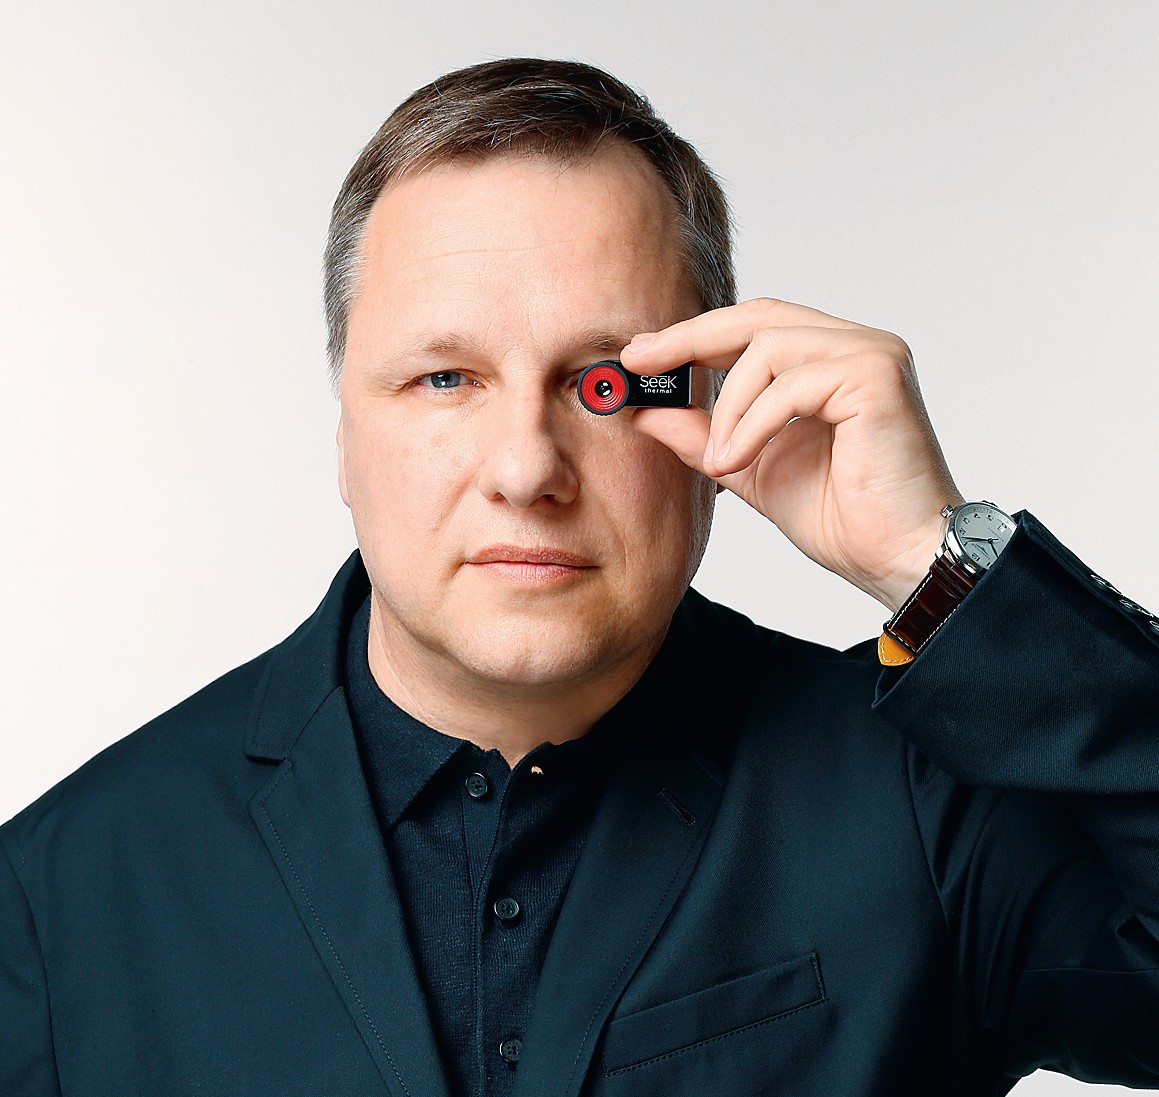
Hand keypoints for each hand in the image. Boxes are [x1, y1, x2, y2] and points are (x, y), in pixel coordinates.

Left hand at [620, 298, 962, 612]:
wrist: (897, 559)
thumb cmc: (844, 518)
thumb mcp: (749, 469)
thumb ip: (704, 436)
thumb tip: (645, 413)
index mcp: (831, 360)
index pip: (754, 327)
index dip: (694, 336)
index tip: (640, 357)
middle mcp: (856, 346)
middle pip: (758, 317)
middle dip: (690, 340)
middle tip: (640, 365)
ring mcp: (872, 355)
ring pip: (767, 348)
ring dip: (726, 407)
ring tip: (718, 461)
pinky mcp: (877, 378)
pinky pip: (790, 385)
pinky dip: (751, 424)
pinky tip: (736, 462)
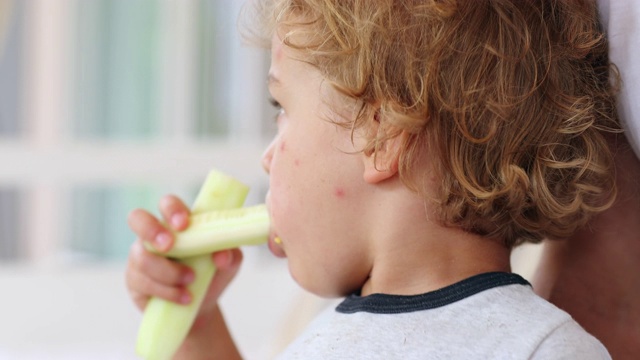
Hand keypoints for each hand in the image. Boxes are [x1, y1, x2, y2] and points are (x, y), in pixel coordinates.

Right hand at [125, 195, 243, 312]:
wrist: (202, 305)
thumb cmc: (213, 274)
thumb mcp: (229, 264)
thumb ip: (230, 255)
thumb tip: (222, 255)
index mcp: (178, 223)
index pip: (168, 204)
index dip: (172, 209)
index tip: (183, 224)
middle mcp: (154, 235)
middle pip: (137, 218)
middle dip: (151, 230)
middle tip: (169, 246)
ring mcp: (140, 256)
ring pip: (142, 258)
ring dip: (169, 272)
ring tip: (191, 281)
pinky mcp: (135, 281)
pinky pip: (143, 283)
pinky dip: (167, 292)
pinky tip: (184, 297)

===============

[ASSIGNMENT]
The answer is a faithful copy of the records above, with the pictures removed.

[TASK RESULT]
Hand keypoints for each hand in the image. Boxes are [x1, y1, x2, y2] and points are (x, y), in pixel coordinates.

Left hand at [620, 298, 962, 612]:
wrist: (897, 559)
thumb cmc: (844, 518)
thumb mcp: (749, 469)
thumb ip: (704, 436)
thumb tip: (645, 413)
index mcp: (831, 360)
index pip: (754, 327)
index dip: (694, 336)
index tip: (640, 357)
middle mcp: (856, 346)
middle pip: (758, 317)
middle dip: (690, 340)
middle tip: (640, 365)
ring mcp: (872, 355)
ring pip: (767, 348)
ring dip: (726, 407)
ring tip: (718, 461)
pinky mcp: (877, 378)
pinky pip: (790, 385)
pinky dip: (751, 424)
pinky tip: (736, 462)
Hand keypoints for each hand in the image. Boxes are [x1, y1, x2, y2] and points are (x, y), in pixel coordinates.

Right hand at [125, 195, 243, 312]:
wrist: (202, 305)
thumb cmc: (213, 274)
thumb mcp: (229, 264)
thumb ip: (230, 255)
thumb tip: (222, 255)
index mcp: (178, 223)
index pip: (168, 204)
index dip: (172, 209)
index tip: (183, 224)
middle mcp: (154, 235)
middle pip: (137, 218)
middle dip: (151, 230)
middle tip: (169, 246)
ring mcp: (140, 256)
ring pip: (142, 258)
ring dip: (169, 272)
ring tip: (191, 281)
pinky mcp: (135, 281)
pinky pip: (143, 283)
pinky dip: (167, 292)
pinky tip: (184, 297)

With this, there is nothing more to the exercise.